浴槽に浸かり、温熱作用で気持ちよくなると、ほっとするような気分の中でいろいろなお話を伺うことがあります。浴室以外での訪問看護の場面ではなかなかうかがえない、病気のつらさや苦しさ、病気だけではなくその方の歩まれた人生の回顧など、気持ちがほぐれるからこそ伺うことができるお話もあります。

 

病名が同じであっても、心まで同じ方はひとりもいません。なかには「病気があっても人生の最期まで自宅でお風呂に入りたい」という想いを持っておられる方がいらっしゃいます。

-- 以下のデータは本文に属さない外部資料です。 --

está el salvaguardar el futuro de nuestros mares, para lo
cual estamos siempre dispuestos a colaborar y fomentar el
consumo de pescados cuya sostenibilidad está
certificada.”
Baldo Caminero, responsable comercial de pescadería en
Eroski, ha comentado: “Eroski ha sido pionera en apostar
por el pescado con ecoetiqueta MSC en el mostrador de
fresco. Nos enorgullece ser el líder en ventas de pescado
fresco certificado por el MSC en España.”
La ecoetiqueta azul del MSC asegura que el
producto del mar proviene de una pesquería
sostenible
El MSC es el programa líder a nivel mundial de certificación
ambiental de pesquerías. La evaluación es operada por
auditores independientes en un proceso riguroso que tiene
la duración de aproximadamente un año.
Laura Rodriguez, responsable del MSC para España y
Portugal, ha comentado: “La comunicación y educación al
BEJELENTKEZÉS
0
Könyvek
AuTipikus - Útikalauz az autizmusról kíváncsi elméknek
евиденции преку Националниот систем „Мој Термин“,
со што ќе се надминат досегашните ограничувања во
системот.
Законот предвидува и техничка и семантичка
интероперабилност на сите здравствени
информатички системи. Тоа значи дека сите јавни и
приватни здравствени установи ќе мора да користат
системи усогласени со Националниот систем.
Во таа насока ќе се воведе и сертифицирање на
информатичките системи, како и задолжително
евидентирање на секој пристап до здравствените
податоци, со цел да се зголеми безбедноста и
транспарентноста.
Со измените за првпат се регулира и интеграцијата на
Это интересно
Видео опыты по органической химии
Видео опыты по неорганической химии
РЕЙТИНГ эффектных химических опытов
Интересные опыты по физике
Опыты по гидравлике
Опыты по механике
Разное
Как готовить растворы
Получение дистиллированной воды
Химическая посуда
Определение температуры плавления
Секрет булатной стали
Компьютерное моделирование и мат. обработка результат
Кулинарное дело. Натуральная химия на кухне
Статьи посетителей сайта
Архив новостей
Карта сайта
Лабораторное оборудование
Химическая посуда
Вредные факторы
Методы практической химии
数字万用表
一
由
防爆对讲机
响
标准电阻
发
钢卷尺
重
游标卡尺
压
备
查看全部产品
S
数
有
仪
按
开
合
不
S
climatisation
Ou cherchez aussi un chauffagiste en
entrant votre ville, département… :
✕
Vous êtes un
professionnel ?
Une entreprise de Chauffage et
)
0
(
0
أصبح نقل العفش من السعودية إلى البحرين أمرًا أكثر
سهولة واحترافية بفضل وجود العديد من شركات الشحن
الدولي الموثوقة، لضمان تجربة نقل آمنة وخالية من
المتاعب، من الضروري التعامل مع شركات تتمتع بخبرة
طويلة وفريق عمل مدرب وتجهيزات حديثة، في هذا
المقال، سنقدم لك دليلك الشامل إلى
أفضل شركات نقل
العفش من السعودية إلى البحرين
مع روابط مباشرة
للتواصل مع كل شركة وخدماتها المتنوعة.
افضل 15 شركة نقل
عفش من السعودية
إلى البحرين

そうした場合、看護師はご本人の病状から起きうるリスクを考慮しつつ、希望を叶えることができるよう最善の方法を一緒に考えます。

 

「お風呂に入ることで、より疲れてしまうかもしれませんが、疲れ過ぎないようお声掛けさせていただきますね」

 

たとえばこんな言葉を掛けつつ、人生の最終段階の入浴場面をご一緒することもあります。それは介助をする人だからこそ立ち会うことのできる時間です。ふだんなかなか言えないご家族への感謝を浴槽のなかでお話される方もおられ、そうしたお話をお聴きするたび、入浴は身体面だけでなく心理的な効果も大きい感じます。そして何より、真摯なお気持ちを聴かせていただくことは、「何を大事にされているか」「どう生活したいか」「どう生きてゆきたいか」を汲み取ることにつながるのです。

 

 

 

5.職域を越えた連携の大切さ

ここまでお読みいただいたお話は、訪問看護師による入浴介助のほんの一例です。なかには訪問看護師ひとりの取り組みではうまくゆかず、馴染みのヘルパーさんが働きかける方がスムーズな場合もあります。

 

また、訪問看護の仕事には本格的な浴室の清掃を加えることはできません。そんな時は、冒頭で述べました各種介護サービスを組み合わせるなど、工夫が求められます。医療・介護に関わるさまざまな職種が連携してゆくことが大切です。

 

これからも私たち訪問看護師は、可能な限り在宅療養者の皆さんの自立を促しながら、入浴によるメリットを最大限に活かせるよう取り組んでゆきます。私自身も日々研鑽してまいります。